DATA EXTRACTS:
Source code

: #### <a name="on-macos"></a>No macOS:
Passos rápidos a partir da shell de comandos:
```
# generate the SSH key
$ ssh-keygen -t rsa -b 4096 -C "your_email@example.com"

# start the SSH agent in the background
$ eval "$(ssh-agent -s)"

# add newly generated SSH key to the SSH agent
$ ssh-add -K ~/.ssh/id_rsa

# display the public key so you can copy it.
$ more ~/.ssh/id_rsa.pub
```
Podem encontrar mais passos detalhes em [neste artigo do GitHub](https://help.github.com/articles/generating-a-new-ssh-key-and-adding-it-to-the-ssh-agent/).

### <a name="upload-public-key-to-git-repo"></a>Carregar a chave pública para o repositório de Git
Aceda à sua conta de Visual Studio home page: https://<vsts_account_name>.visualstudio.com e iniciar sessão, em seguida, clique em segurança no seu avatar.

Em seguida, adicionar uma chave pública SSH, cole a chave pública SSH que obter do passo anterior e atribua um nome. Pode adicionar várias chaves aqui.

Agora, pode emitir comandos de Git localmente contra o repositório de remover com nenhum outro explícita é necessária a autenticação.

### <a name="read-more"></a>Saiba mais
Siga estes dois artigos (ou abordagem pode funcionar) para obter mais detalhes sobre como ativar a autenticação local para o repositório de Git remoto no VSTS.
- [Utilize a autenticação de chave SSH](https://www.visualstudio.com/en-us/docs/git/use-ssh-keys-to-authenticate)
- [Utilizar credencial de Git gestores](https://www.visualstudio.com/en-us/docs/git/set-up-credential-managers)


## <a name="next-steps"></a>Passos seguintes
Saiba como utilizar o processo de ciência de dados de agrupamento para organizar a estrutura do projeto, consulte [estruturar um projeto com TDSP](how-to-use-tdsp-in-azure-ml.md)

WHAT THE TASK REQUIRES:
Transcribe all of the records exactly.

ANSWER AREA:
Source code

: #### <a name="on-macos"></a>No macOS:
Passos rápidos a partir da shell de comandos:
```
# generate the SSH key
$ ssh-keygen -t rsa -b 4096 -C "your_email@example.com"

# start the SSH agent in the background
$ eval "$(ssh-agent -s)"

# add newly generated SSH key to the SSH agent
$ ssh-add -K ~/.ssh/id_rsa

# display the public key so you can copy it.
$ more ~/.ssh/id_rsa.pub
```
Podem encontrar mais passos detalhes em [neste artigo do GitHub](https://help.github.com/articles/generating-a-new-ssh-key-and-adding-it-to-the-ssh-agent/).

### <a name="upload-public-key-to-git-repo"></a>Carregar a chave pública para o repositório de Git
Aceda à sua conta de Visual Studio home page: https://<vsts_account_name>.visualstudio.com e iniciar sessão, em seguida, clique em segurança no seu avatar.

Em seguida, adicionar uma chave pública SSH, cole a chave pública SSH que obter do passo anterior e atribua um nome. Pode adicionar várias chaves aqui.

Agora, pode emitir comandos de Git localmente contra o repositório de remover com nenhum outro explícita é necessária a autenticação.

### <a name="read-more"></a>Saiba mais
Siga estes dois artigos (ou abordagem pode funcionar) para obter mais detalhes sobre como ativar a autenticação local para o repositório de Git remoto no VSTS.
- [Utilize a autenticação de chave SSH](https://www.visualstudio.com/en-us/docs/git/use-ssh-keys-to-authenticate)
- [Utilizar credencial de Git gestores](https://www.visualstudio.com/en-us/docs/git/set-up-credential-managers)


## <a name="next-steps"></a>Passos seguintes
Saiba como utilizar o processo de ciência de dados de agrupamento para organizar a estrutura do projeto, consulte [estruturar um projeto com TDSP](how-to-use-tdsp-in-azure-ml.md)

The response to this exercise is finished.